Exercise aim
Put the rows below into a numbered list, leaving out any blank lines.

==== Dataset records ====

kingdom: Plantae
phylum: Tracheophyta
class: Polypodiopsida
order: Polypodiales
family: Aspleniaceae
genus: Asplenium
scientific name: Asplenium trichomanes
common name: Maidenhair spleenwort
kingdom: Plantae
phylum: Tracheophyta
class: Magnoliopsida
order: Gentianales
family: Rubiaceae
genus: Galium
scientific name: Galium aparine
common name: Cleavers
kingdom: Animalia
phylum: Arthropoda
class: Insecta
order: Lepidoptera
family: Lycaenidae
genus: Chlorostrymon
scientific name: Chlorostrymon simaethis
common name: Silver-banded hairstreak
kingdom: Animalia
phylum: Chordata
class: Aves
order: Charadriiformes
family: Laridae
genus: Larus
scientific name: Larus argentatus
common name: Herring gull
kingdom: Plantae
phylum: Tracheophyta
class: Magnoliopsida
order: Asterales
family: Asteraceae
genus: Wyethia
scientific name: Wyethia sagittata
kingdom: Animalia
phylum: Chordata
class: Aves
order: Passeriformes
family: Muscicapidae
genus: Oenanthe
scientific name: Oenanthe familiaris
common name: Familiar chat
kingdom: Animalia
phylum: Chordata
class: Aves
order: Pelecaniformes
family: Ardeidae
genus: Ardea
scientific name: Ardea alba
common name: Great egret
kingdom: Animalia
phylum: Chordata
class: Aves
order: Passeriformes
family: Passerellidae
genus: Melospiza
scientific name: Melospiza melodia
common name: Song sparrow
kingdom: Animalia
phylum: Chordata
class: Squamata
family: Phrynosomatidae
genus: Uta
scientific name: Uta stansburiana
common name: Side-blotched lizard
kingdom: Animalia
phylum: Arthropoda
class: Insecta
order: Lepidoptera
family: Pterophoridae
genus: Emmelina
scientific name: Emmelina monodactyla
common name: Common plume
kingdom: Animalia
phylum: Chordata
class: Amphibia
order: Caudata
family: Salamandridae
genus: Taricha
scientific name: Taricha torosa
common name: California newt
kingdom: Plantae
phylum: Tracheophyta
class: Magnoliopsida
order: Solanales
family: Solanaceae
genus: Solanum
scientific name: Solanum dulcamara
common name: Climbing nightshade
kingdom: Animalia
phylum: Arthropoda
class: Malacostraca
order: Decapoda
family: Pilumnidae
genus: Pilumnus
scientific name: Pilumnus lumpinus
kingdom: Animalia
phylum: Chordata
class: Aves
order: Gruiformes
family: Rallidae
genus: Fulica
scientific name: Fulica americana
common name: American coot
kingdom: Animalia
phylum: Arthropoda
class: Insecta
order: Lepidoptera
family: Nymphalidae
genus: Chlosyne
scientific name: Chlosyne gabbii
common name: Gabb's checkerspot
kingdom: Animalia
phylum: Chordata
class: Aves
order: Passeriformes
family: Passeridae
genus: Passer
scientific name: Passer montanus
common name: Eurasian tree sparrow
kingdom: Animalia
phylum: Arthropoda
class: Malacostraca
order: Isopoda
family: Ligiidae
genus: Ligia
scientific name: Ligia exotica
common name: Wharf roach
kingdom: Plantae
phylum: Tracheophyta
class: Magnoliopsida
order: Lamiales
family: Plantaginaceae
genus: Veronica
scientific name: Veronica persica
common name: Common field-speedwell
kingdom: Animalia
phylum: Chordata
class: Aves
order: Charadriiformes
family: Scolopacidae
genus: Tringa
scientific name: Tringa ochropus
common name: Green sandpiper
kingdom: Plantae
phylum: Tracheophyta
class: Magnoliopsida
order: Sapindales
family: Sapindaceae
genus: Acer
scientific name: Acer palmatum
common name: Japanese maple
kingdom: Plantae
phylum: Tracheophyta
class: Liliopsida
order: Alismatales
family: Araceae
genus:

====

Task solution
1. kingdom: Plantae
2. phylum: Tracheophyta
3. class: Polypodiopsida
4. order: Polypodiales
5. family: Aspleniaceae
6. genus: Asplenium
7. scientific name: Asplenium trichomanes
8. common name: Maidenhair spleenwort
9. kingdom: Plantae
10. phylum: Tracheophyta
11. class: Magnoliopsida
12. order: Gentianales
13. family: Rubiaceae
14. genus: Galium
15. scientific name: Galium aparine
16. common name: Cleavers
17. kingdom: Animalia
18. phylum: Arthropoda
19. class: Insecta
20. order: Lepidoptera
21. family: Lycaenidae
22. genus: Chlorostrymon
23. scientific name: Chlorostrymon simaethis
24. common name: Silver-banded hairstreak
25. kingdom: Animalia
26. phylum: Chordata
27. class: Aves
28. order: Charadriiformes
29. family: Laridae
30. genus: Larus
31. scientific name: Larus argentatus
32. common name: Herring gull
33. kingdom: Plantae
34. phylum: Tracheophyta
35. class: Magnoliopsida
36. order: Asterales
37. family: Asteraceae
38. genus: Wyethia
39. scientific name: Wyethia sagittata
40. kingdom: Animalia
41. phylum: Chordata
42. class: Aves
43. order: Passeriformes
44. family: Muscicapidae
45. genus: Oenanthe
46. scientific name: Oenanthe familiaris
47. common name: Familiar chat
48. kingdom: Animalia
49. phylum: Chordata
50. class: Aves
51. order: Pelecaniformes
52. family: Ardeidae
53. genus: Ardea
54. scientific name: Ardea alba
55. common name: Great egret
56. kingdom: Animalia
57. phylum: Chordata
58. class: Aves
59. order: Passeriformes
60. family: Passerellidae
61. genus: Melospiza
62. scientific name: Melospiza melodia
63. common name: Song sparrow
64. kingdom: Animalia
65. phylum: Chordata
66. class: Squamata
67. family: Phrynosomatidae
68. genus: Uta
69. scientific name: Uta stansburiana
70. common name: Side-blotched lizard
71. kingdom: Animalia
72. phylum: Arthropoda
73. class: Insecta
74. order: Lepidoptera
75. family: Pterophoridae
76. genus: Emmelina
77. scientific name: Emmelina monodactyla
78. common name: Common plume
79. kingdom: Animalia
80. phylum: Chordata
81. class: Amphibia
82. order: Caudata
83. family: Salamandridae
84. genus: Taricha
85. scientific name: Taricha torosa
86. common name: California newt
87. kingdom: Plantae
88. phylum: Tracheophyta
89. class: Magnoliopsida
90. order: Solanales
91. family: Solanaceae
92. genus: Solanum
93. scientific name: Solanum dulcamara
94. common name: Climbing nightshade
95. kingdom: Animalia
96. phylum: Arthropoda
97. class: Malacostraca
98. order: Decapoda
99. family: Pilumnidae
100. genus: Pilumnus
101. scientific name: Pilumnus lumpinus
102. kingdom: Animalia
103. phylum: Chordata
104. class: Aves
105. order: Gruiformes
106. family: Rallidae
107. genus: Fulica
108. scientific name: Fulica americana
109. common name: American coot
110. kingdom: Animalia
111. phylum: Arthropoda
112. class: Insecta
113. order: Lepidoptera
114. family: Nymphalidae
115. genus: Chlosyne
116. scientific name: Chlosyne gabbii
117. common name: Gabb's checkerspot
118. kingdom: Animalia
119. phylum: Chordata
120. class: Aves
121. order: Passeriformes
122. family: Passeridae
123. genus: Passer
124. scientific name: Passer montanus
125. common name: Eurasian tree sparrow
126. kingdom: Animalia
127. phylum: Arthropoda
128. class: Malacostraca
129. order: Isopoda
130. family: Ligiidae
131. genus: Ligia
132. scientific name: Ligia exotica
133. common name: Wharf roach
134. kingdom: Plantae
135. phylum: Tracheophyta
136. class: Magnoliopsida
137. order: Lamiales
138. family: Plantaginaceae
139. genus: Veronica
140. scientific name: Veronica persica
141. common name: Common field-speedwell
142. kingdom: Animalia
143. phylum: Chordata
144. class: Aves
145. order: Charadriiformes
146. family: Scolopacidae
147. genus: Tringa
148. scientific name: Tringa ochropus
149. common name: Green sandpiper
150. kingdom: Plantae
151. phylum: Tracheophyta
152. class: Magnoliopsida
153. order: Sapindales
154. family: Sapindaceae
155. genus: Acer
156. scientific name: Acer palmatum
157. common name: Japanese maple
158. kingdom: Plantae
159. phylum: Tracheophyta
160. class: Liliopsida
161. order: Alismatales
162. family: Araceae
163. genus:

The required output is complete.